Directive. Repeat each line of the material below exactly as it appears, minus any pictures.

Records to process.
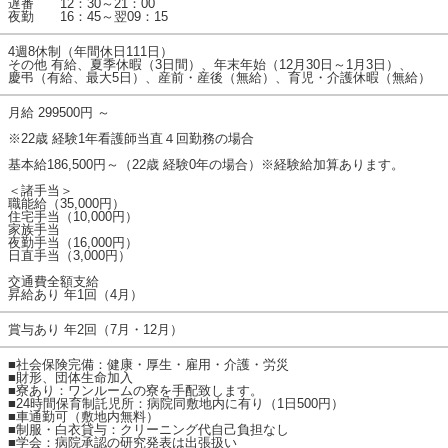
遅番 12：30～21：00
夜勤 16：45～翌09：15
4週8休制（年間休日111日）
その他 有給、夏季休暇（3日間）、年末年始（12月30日～1月3日）、
慶弔（有給、最大5日）、産前・産後（無給）、育児・介護休暇（無給）
月給 299500円 ～
※22歳 経験1年看護師当直４回勤務の場合
基本給186,500円～（22歳 経験0年の場合）※経験給加算あります。
＜諸手当＞
職能給（35,000円）
住宅手当（10,000円）
家族手当
夜勤手当（16,000円）
日直手当（3,000円）
交通費全額支給
昇給あり 年1回（4月）
賞与あり 年2回（7月・12月）
■社会保険完備：健康・厚生・雇用・介護・労災
■財形、団体生命加入
■寮あり：ワンルームの寮を手配致します。
■24時間保育制託児所：病院同敷地内に有り（1日500円）
■車通勤可（敷地内無料）
■制服・白衣貸与：クリーニング代自己負担なし
■学会：病院承認の研究発表は出張扱い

Written solution.
遅番 12：30～21：00
夜勤 16：45～翌09：15
4週8休制（年間休日111日）
その他 有給、夏季休暇（3日間）、年末年始（12月30日～1月3日）、
慶弔（有給、最大5日）、産前・産後（無給）、育児・介護休暇（無給）
月給 299500円 ～
※22歳 経験1年看護師当直４回勤務の場合
基本給186,500円～（22歳 経験0年の場合）※経験給加算あります。
＜諸手当＞
職能給（35,000円）
住宅手当（10,000円）
家族手当
夜勤手当（16,000円）
日直手当（3,000円）
交通費全額支給
昇給あり 年1回（4月）
賞与あり 年2回（7月・12月）
■社会保険完備：健康・厚生・雇用・介護・労災
■財形、団体生命加入
■寮あり：ワンルームの寮を手配致します。
■24時間保育制託児所：病院同敷地内に有り（1日500円）
■車通勤可（敷地内無料）
■制服・白衣貸与：クリーニング代自己負担なし
■学会：病院承認の研究発表は出張扱い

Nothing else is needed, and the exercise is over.